Members of a self-managed superannuation fund (SMSF) looking to acquire property through the fund need to be aware of the risks involved in the strategy or risk substantial penalties.
One of the considerations investors should be making if they are deciding to put a property in their SMSF is whether the strategy will improve retirement outcomes. Ultimately, investment decisions, such as the aforementioned strategy, will have ramifications for whether members have a comfortable retirement or need to rely on government support.
SMSF members should also consider the liquidity of the current assets in the fund. As property is a large, illiquid asset the fund should have enough cash on hand to pay day-to-day expenses. If the property is the only asset in the SMSF and it is in pension phase, it may not be able to supply a sufficient retirement income to its members.
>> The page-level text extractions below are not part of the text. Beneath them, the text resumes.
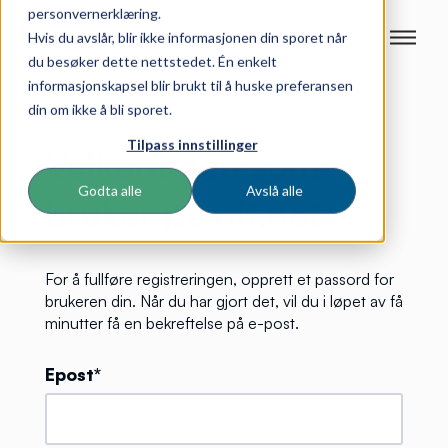
personvernerklæring.
Hvis du avslår, blir ikke informasjonen din sporet når
du besøker dette nettstedet. Én enkelt
informasjonskapsel blir brukt til å huske preferansen
din om ikke å bli sporet.
Tilpass innstillinger
Velkommen som
Godta alle
Avslå alle
bruker på nit.no!
For å fullføre registreringen, opprett et passord for
brukeren din. Når du har gjort det, vil du i løpet av få
minutter få en bekreftelse på e-post.
Epost*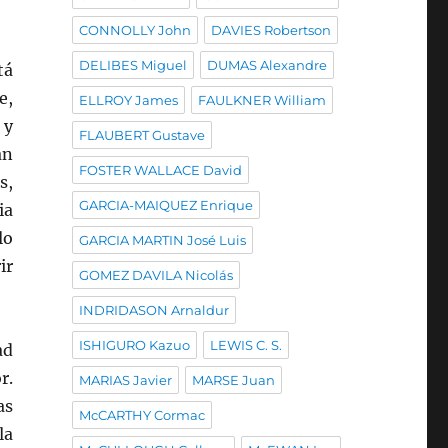
CONNOLLY John
DAVIES Robertson
DELIBES Miguel
DUMAS Alexandre
tá
e,
ELLROY James
FAULKNER William
 y
FLAUBERT Gustave
an
FOSTER WALLACE David
s,
GARCIA-MAIQUEZ Enrique
ia
lo
GARCIA MARTIN José Luis
ir
GOMEZ DAVILA Nicolás
INDRIDASON Arnaldur
ISHIGURO Kazuo
LEWIS C. S.
ad
r.
MARIAS Javier
MARSE Juan
as
McCARTHY Cormac
la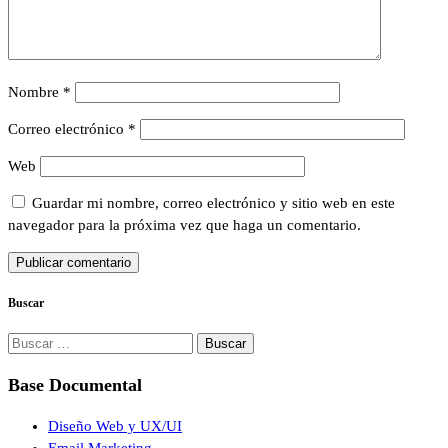
Nombre
*
Correo electrónico
*
Web
Guardar mi nombre, correo electrónico y sitio web en este
navegador para la próxima vez que haga un comentario.
Buscar
Buscar:
Base Documental
Diseño Web y UX/UI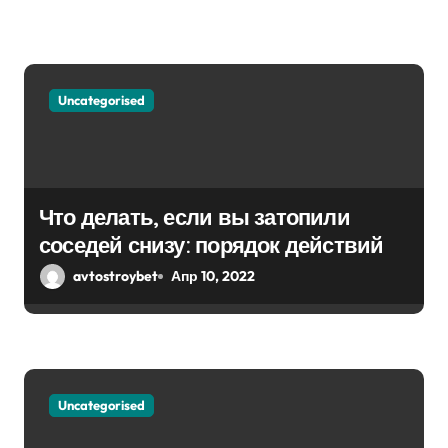
я
м
Uncategorised
Что делать, если вы затопили
соседей снизу: порядок действий
avtostroybet
Апр 10, 2022
Uncategorised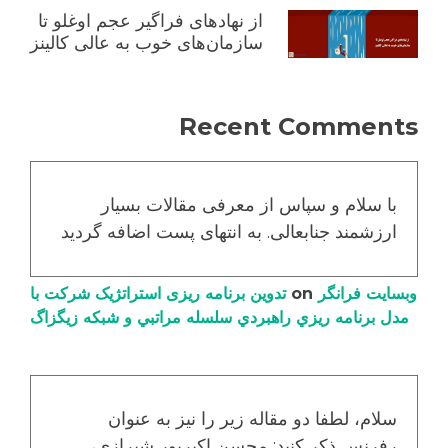
از نهادهای فراگیر عجم اوغلو تا
سازمان‌های خوب به عالی کالینز
Recent Comments
با سلام و سپاس از معرفی مقالات بسیار
ارزشمند جنابعالی. به انتهای پست اضافه گردید
وبسایت فرانگر
on
تدوین برنامه ریزی استراتژیک شرکت با
مدل برنامه ریزي راهبردي سلسله مراتبي و شبکه زیگزاگ
سلام، لطفا دو مقاله زیر را نیز به عنوان
رفرنس ذکر کنید: محسن اکبرپور شیرازی،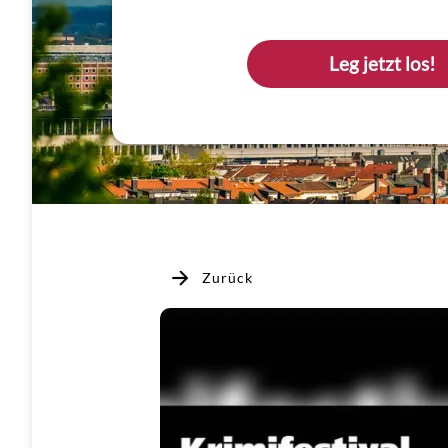
Leg jetzt los!
Zurück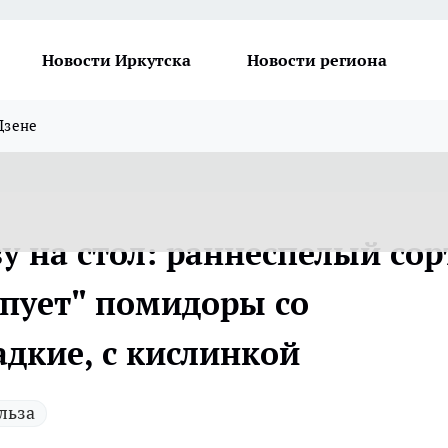
Новости Иркутска
Новости региона
Дзене
зу на стол: раннеспелый сор
пует" помидоры со
адкие, с кислинкой
льза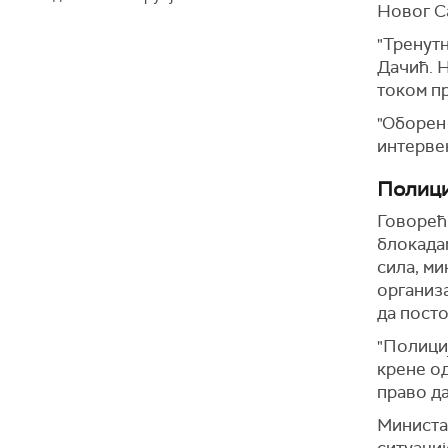
Новог С
"Тренутн
Дачић. Н
током пр
"Оборен 
интервен
Полици
Говорећ
блокада
сила, ми
организа
да посто
"Полициј
крене од
право да
Министар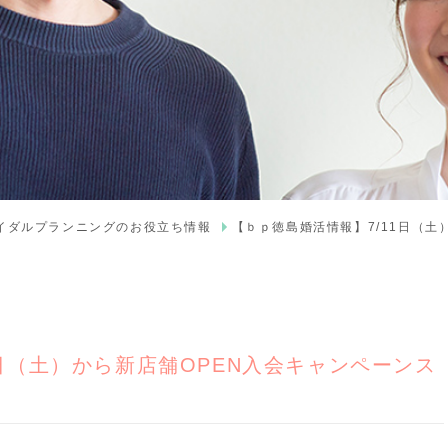
ライダルプランニングのお役立ち情報
【ｂｐ徳島婚活情報】7/11日（土
1日（土）から新店舗OPEN入会キャンペーンス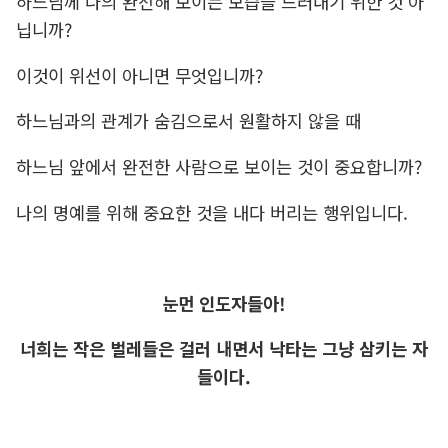
하느님께 나의 완전해 보이는 모습을 드러내기 위한 것 아
닙니까?
이것이 위선이 아니면 무엇입니까?
하느님과의 관계가 숨김으로서 원활하지 않을 때
하느님 앞에서 완전한 사람으로 보이는 것이 중요합니까?
나의 명예를 위해 중요한 것을 내다 버리는 행위입니다.
눈먼 인도자들아!
너희는 작은 벌레들은 걸러 내면서 낙타는 그냥 삼키는 자
들이다.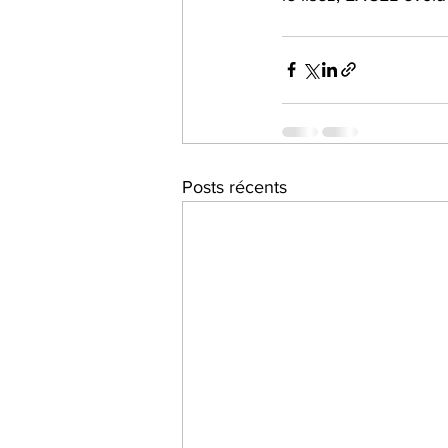
Posts récents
Members purchasing property through debt have several restrictions on their investment under the limited recourse borrowing arrangement (LBRA). To establish an LBRA, a 20 per cent deposit is required and enough money to cover stamp duty and legal expenses within the SMSF, or ready to roll over from another super fund.
The fund will be assessed on its borrowing potential based on members’ superannuation contributions and the rental income from the property. Lenders will often require a personal guarantee from the SMSF trustees as the lender can repossess the property if an SMSF cannot meet its repayments.
In addition, if property is purchased using debt any improvements made to the property cannot change the nature of the property. Improvements must be paid for by cash in the fund rather than using further borrowings to pay for expenses.
Investors need to ensure they meet the obligations of the fund, such as having sufficient cash held in the fund. If the member isn’t receiving contributions, or the property is vacant for a period, then the fund will risk becoming a non-complying fund and may face severe penalties.